Should you get certified? Should anyone?
Technology certification exams have a bad reputation. You don’t have to go far to find someone deriding the idea that a multiple choice test could be useful in distinguishing programming skill. Some say that they are a waste of time and a marketing scam. Others even claim that they distinguish you in the wrong way, and that any certifications that you have earned should be removed from your resume, as they will actually hurt your chances of getting the job you want.
I disagree, and think that there is a place for certifications, but there is some confusion about what you can and cannot get out of them, and when they may be beneficial to your career.
What a certification cannot give you
This should be obvious. No one becomes an expert at anything by reading books and taking tests. Expertise comes through hard work, and it likely includes reading books, but you don’t have it until your peers recognize you as an expert.
Don’t imagine that a technology certification will serve as some sort of boot camp / personal trainer that will whip you into shape, increasing your ability to solve programming problems. Testing for the creative thinking and problem solving ability that is essential for programmers would be extremely difficult to do, and the exam authors don’t really attempt that.
Evidence of competence
If you want some letters after your name to prove you will be competent, forget it, it isn’t possible, and you don’t want to work for a company that thinks like that.
What a certification can give you
An organized curriculum
This is one of the biggest benefits. When you are in a new environment you don’t know what questions to ask and the relative importance of the various things to learn. When you don’t know what you don’t know you aren’t in the best position to manage your education. Using the list of exam topics, perhaps along with an exam study guide, can provide great structure to your efforts.
Confidence in the rules of the game
While being a certified programmer doesn’t mean you are a good programmer, it should mean that you understand which errors will show up at run-time, and which will happen at compile time, which is valuable. There are far too many programmers out their that using guesswork and superstition when it comes to the workings of their primary programming language. A certification can give you confidence regarding the way that code should work.

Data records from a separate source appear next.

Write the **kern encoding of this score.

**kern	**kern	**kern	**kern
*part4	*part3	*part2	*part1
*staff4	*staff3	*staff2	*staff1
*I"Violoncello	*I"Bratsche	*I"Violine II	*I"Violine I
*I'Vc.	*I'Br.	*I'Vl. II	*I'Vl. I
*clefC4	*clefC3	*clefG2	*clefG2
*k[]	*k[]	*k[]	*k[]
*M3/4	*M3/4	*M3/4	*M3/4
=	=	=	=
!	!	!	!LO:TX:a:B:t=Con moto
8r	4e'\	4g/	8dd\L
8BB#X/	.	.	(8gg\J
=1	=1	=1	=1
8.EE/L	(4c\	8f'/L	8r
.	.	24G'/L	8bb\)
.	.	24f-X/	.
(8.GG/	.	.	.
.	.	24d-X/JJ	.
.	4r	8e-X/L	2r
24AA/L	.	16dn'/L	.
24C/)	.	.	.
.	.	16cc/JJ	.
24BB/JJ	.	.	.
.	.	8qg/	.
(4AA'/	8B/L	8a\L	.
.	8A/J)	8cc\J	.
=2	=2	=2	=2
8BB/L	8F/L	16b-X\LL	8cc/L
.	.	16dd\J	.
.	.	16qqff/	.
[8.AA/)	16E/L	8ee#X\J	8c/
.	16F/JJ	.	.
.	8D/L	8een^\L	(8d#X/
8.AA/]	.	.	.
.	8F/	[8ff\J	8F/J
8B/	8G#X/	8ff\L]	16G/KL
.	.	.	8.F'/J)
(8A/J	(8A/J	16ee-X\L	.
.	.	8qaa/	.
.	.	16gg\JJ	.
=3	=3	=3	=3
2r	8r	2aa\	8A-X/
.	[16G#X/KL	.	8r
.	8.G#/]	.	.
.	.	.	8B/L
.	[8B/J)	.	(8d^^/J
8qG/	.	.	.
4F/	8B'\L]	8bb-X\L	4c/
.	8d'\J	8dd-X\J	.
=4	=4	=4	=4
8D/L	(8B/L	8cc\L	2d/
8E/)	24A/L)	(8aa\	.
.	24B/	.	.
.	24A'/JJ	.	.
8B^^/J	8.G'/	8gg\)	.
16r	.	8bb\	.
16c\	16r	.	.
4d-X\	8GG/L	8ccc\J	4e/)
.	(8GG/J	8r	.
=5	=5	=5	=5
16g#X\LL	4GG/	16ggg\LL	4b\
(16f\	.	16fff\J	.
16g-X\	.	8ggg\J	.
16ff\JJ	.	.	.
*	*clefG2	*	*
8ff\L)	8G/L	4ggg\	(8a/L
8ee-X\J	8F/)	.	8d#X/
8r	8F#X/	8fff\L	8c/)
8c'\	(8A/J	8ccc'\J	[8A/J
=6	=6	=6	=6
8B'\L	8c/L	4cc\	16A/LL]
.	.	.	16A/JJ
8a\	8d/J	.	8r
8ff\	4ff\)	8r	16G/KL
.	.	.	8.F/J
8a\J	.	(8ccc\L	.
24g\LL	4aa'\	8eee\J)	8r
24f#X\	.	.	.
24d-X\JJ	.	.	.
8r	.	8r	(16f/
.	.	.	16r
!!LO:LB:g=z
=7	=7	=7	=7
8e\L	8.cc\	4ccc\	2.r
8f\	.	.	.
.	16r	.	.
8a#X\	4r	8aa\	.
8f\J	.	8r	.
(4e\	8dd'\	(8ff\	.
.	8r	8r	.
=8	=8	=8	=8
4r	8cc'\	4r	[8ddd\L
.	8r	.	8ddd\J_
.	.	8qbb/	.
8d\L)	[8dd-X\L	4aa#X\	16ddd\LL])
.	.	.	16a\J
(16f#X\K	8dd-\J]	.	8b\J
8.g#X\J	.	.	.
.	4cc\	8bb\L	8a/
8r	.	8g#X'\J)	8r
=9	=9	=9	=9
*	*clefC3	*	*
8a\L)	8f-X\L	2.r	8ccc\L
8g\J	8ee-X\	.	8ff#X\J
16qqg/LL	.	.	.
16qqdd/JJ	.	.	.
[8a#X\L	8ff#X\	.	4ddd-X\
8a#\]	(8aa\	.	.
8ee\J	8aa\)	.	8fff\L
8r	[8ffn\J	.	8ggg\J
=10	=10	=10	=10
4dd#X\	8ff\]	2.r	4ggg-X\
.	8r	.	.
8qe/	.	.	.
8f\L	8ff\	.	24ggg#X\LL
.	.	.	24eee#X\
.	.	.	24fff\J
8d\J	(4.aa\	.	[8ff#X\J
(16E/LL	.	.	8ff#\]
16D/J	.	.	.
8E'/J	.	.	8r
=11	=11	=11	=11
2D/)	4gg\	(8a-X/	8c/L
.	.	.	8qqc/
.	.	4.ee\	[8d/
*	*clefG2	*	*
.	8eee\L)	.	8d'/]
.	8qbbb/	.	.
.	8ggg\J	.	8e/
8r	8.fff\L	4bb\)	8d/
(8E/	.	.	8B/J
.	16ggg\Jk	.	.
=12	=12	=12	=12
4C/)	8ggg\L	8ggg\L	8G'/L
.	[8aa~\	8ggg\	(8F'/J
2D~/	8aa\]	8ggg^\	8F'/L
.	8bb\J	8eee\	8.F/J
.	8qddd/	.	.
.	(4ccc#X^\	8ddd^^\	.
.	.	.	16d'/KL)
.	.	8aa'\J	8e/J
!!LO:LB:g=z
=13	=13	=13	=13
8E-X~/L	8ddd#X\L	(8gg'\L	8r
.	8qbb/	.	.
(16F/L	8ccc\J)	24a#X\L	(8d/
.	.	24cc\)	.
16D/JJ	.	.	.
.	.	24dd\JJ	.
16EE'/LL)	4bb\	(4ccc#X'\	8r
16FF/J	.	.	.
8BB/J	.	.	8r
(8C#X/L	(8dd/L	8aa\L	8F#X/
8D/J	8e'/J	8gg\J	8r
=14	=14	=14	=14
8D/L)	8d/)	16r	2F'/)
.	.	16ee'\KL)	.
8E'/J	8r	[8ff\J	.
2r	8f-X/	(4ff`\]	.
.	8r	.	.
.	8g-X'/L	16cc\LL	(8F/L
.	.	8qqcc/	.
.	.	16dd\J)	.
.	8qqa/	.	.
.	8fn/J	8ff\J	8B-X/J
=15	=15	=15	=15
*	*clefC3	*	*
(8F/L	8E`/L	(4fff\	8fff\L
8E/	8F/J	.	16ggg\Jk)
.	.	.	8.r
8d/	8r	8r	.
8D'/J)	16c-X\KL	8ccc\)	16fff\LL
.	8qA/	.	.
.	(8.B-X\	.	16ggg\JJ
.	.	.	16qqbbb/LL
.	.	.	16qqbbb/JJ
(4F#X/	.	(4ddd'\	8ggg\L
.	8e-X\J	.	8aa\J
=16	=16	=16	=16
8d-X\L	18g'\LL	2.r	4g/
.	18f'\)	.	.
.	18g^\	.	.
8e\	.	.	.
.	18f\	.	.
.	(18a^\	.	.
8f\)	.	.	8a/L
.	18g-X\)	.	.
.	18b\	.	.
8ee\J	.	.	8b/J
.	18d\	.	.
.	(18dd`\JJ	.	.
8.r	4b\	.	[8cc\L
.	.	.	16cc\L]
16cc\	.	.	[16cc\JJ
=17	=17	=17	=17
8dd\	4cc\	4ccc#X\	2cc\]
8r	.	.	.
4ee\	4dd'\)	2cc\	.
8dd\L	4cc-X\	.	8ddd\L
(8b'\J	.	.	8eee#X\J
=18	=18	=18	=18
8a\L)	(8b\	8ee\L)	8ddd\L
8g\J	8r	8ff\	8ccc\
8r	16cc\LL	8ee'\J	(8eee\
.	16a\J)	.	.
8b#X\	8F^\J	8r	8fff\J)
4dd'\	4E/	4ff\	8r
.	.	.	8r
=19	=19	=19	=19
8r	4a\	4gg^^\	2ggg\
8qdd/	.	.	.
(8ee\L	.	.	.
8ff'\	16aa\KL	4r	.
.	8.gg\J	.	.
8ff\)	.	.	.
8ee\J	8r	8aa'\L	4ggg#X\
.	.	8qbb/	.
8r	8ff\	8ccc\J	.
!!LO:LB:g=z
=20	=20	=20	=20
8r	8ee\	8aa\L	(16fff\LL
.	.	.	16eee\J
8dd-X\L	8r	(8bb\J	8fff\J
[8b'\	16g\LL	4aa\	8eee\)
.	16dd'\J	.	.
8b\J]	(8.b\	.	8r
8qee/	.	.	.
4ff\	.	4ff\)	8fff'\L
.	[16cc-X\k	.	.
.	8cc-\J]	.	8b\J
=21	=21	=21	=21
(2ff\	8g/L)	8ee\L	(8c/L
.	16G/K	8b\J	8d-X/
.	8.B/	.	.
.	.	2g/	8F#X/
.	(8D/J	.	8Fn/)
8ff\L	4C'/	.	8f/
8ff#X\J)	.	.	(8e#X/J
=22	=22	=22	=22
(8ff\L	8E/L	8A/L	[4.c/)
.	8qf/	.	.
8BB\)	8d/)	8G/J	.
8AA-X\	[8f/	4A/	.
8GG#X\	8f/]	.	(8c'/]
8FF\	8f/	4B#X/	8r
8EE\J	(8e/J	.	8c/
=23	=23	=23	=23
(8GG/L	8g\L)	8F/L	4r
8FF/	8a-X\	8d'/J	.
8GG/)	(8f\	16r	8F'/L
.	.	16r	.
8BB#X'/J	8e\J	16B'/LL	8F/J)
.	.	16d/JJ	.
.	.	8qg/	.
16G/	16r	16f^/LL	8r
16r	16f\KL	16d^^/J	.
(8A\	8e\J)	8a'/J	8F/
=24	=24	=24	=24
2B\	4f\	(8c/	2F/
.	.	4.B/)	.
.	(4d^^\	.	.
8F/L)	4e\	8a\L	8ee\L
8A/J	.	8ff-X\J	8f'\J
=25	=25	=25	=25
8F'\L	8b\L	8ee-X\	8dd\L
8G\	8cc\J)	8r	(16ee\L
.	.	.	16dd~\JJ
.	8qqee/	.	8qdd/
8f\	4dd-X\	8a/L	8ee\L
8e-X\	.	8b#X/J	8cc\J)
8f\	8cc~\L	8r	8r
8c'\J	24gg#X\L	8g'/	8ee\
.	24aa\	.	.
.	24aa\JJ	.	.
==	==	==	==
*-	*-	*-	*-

An increased chance of interviews for your first or second job.
When you are trying to distinguish your resume from the resumes of others that are competing for junior-programmer jobs, a certification can help. It shows some initiative, a desire to improve yourself, and it suggests that you are familiar enough with a particular language or technology that you can be quickly taught how it is used in the real world.
Should I get a certification?
With the above in mind, it should be easy to decide if a technology certification is good for you. Are you trying to enter an unfamiliar area of technology, and struggling with the documentation? Does your resume seem devoid of technical qualifications? Are you early in your career and unsure what to learn next? If so, a certification could help.
On the other hand, if you are an experienced programmer looking to improve yourself, or hoping to qualify for a better paying job, then a certification is entirely the wrong approach. Some better ideas:
- Find your week spots in the Programmer Competency Matrix, and remedy some of them.
- Dive into the documentation of one of your favorite tools, become the expert on it.
- Read a classic programming book. (some ideas)
- Build something cool.
I took the Sun Certified Java Programmer (SCJP) exam before ever working as a programmer when my resume was a Ph.D. in mathematics and absolutely nothing technical. I’m convinced it gave me credibility as someone that wanted to become a programmer, and helped me obtain the first interview. Once on the job, it was extremely beneficial to have a well-formed understanding of the language.
About six months later I took the Sun Certified Web Component Developer (SCWCD) exam, which really helped me to understand how Java web applications, and web applications in general, work. I doubt anyone that has hired me since then has cared about that, but employment wasn’t my primary objective.
SCJP, SCWCD, MCTS, and others can be helpful in beginning a programming career. And they might hurt your chances of getting an interview at Google. But when a newbie or wannabe programmer asks you about certs, please keep the benefits they do offer in mind, and answer the question in a way that makes sense for his level of experience and short-term goals.